[SUPPLIED TEXT Boundary: Start]

The present invention relates generally to single screw compressors and, in at least one aspect, such compressors when used in an environment or application in which a high suction pressure is created or used. In another aspect, the invention relates to methods of using and/or operating single screw-type compressors in a high suction pressure application or environment.
Compressors (e.g., rotary screw gas compressors) are used, for example, in compression systems (e.g., refrigeration systems) to compress refrigerant gas, such as Freon® (or other R-12, R-13B1, R-22, R-502 and R-503 refrigerants), ammonia, natural gas or the like. One type of rotary gas compressor employs a housing in which a shaft is driven by a motor to drive a single main rotor having spiral grooves thereon, and which grooves mesh with a pair of gate or star rotors on opposite sides of the rotor to define gas compression chambers. The housing is provided with two gas suction ports (one near each gate rotor) and with two gas discharge ports (one near each gate rotor). Two dual slide valve assemblies are provided on the housing (one assembly near each gate rotor) and each slide valve assembly comprises a suction (also referred to as a “capacity slide valve”) and a discharge slide valve (also referred to as a “volume slide valve”) for controlling an associated suction port and an associated discharge port, respectively.
U.S. Pat. Nos. 4,610,612, 4,610,613 and 4,704,069, all of which are assigned to the same assignee as the present application, disclose a dual-slide valve rotary gas compressor of the kind described above. The teachings and disclosures of each of these patents are incorporated by reference in their entireties herein. Electric motors or engines are typically employed to drive rotors in rotary compressors and compressor loading and unloading is accomplished by positioning of slide valves which control admission and discharge of gas into and from the compression chambers.
However, it has been found that, for current single screw-type compressors, particularly when suction pressure is increased substantially so that the compressors operate in high suction pressure applications or environments (e.g., greater than or equal to 300 psi), the axial load on the main shaft also increases. One result or outcome of such high axial load being placed on the main shaft is that bearing life decreases (i.e., due to increased load on the bearings) and, in some instances, decreases dramatically. Single screw compressors must be shut down and taken out of commission for maintenance to replace or repair damaged bearings.
While it may be possible to add bearings, thereby further distributing the load over more components, or making specialty bearings having a higher load tolerance, the bearings will still eventually wear out.
Therefore, it would be desirable to provide an improved single screw compressor that can operate for long periods of time in a high suction pressure environment without the need to replace or repair bearings that are worn or damaged as a result of such high suction pressure and resultant main shaft high axial load.
In accordance with at least one aspect of the invention, a high suction pressure thrust load balance assembly configured for use with a single screw compressor is provided. The high suction pressure thrust load balance assembly comprises a sealing baffle that is keyed to, so as to be rotatable along with, a main rotor drive shaft of the single screw compressor. The sealing baffle is configured to create a force or load to counteract the axial force of the main rotor drive shaft created during rotation of the main rotor drive shaft using the pressurized oil used to lubricate the mechanical shaft seal of the compressor.

[SUPPLIED TEXT Boundary: End]

QUESTIONS -
(A) Reproduce the stretch of the compressor passage from "Therefore, it would" through "high axial load.".
(B) Using the compressor passage, answer the following:
(i) How many gas suction ports is the housing provided with?
(ii) What suction pressure is given as an example of a high suction pressure application?
(iii) To what is the sealing baffle keyed?

[DATA BLOCK Boundary: Start]

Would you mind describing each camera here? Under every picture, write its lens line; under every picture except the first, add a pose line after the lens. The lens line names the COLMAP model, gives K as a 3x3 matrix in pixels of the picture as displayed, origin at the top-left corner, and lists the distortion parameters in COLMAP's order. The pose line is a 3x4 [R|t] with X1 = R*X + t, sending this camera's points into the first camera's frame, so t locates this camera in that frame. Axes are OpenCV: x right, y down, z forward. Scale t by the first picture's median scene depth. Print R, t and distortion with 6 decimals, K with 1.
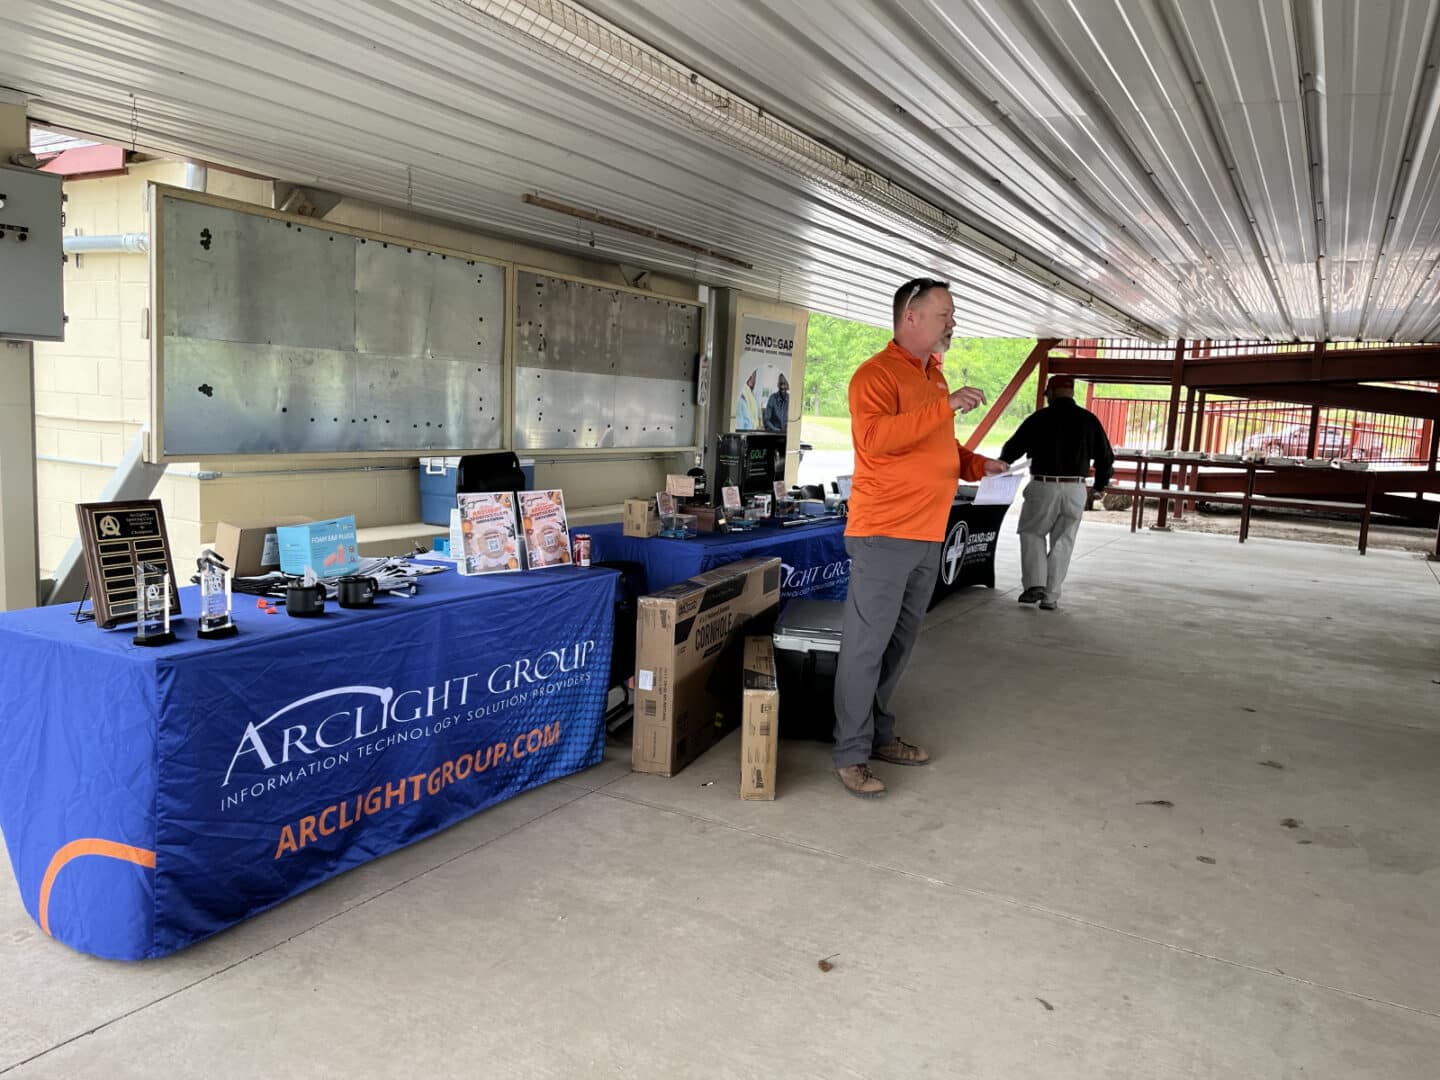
lens RADIAL K [[1084.4, 0, 732.3], [0, 1084.4, 538.7], [0, 0, 1]] dist [0.068126, -0.089089]
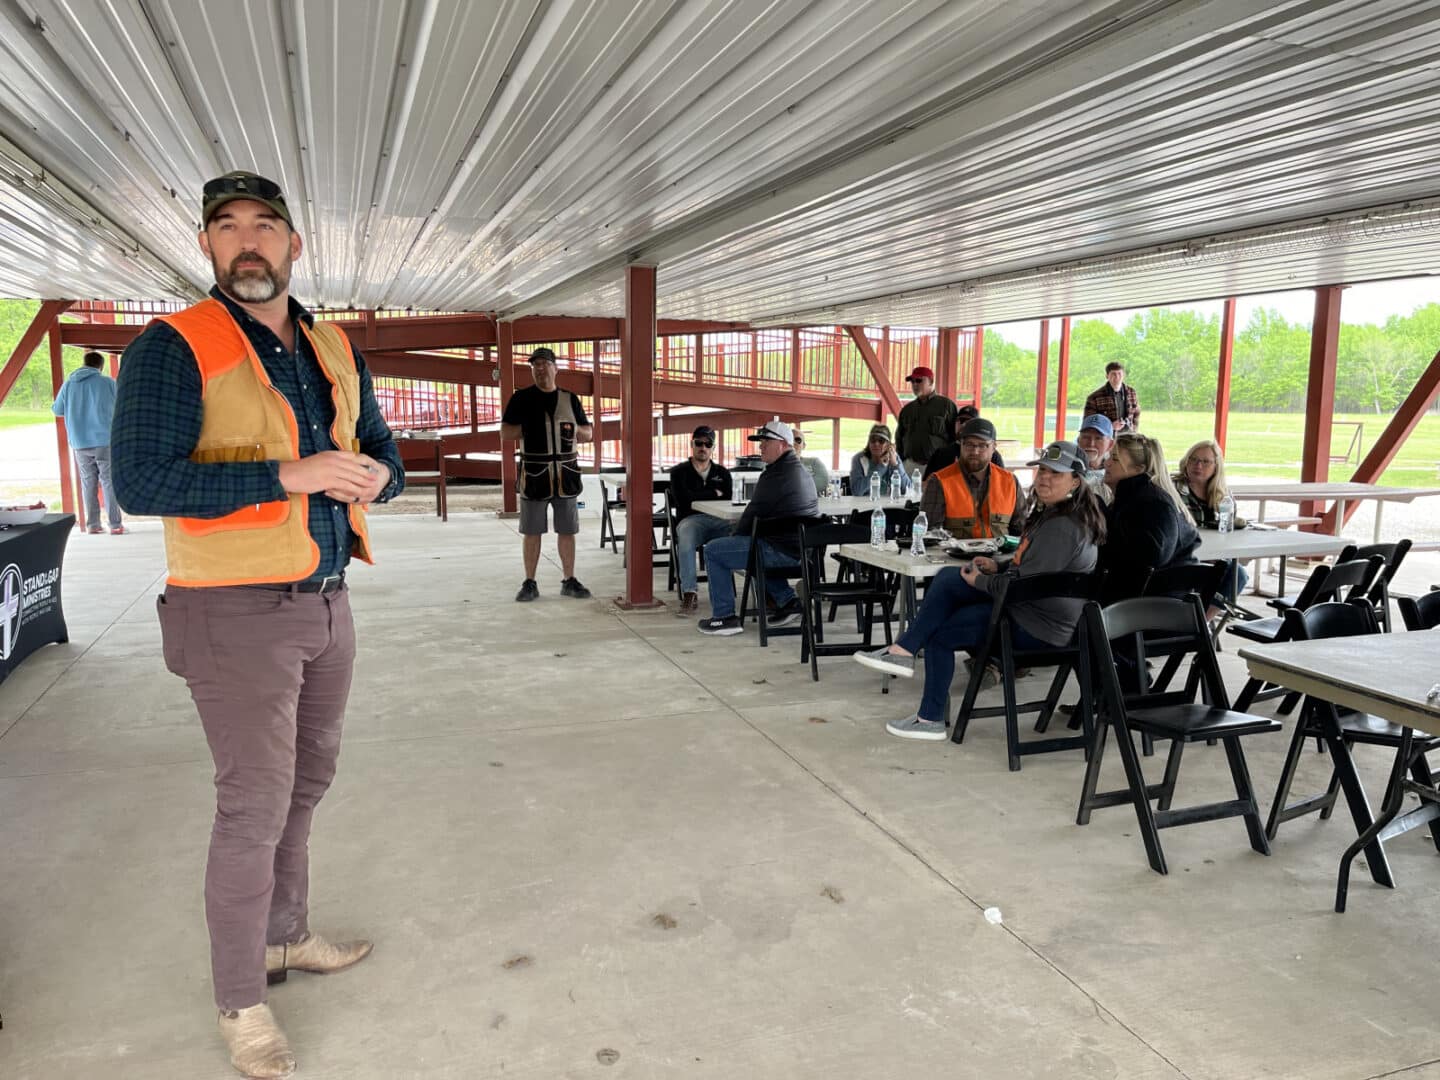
lens RADIAL K [[1083.6, 0, 723.0], [0, 1083.6, 545.9], [0, 0, 1]] dist [0.066776, -0.088254]
pose [[0.665647, -0.148276, 0.731388, 0.007767], [0.122485, 0.988479, 0.088921, -0.039107], [-0.736147, 0.030394, 0.676139, 0.236110]]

[DATA BLOCK Boundary: End]

LIST OF SOLUTIONS -
(A)
Therefore, it would be desirable to provide an improved single screw compressor that can operate for long periods of time in a high suction pressure environment without the need to replace or repair bearings that are worn or damaged as a result of such high suction pressure and resultant main shaft high axial load.

(B)
(i) Two, one near each gate rotor.
(ii) Greater than or equal to 300 psi.
(iii) The main rotor drive shaft of the single screw compressor.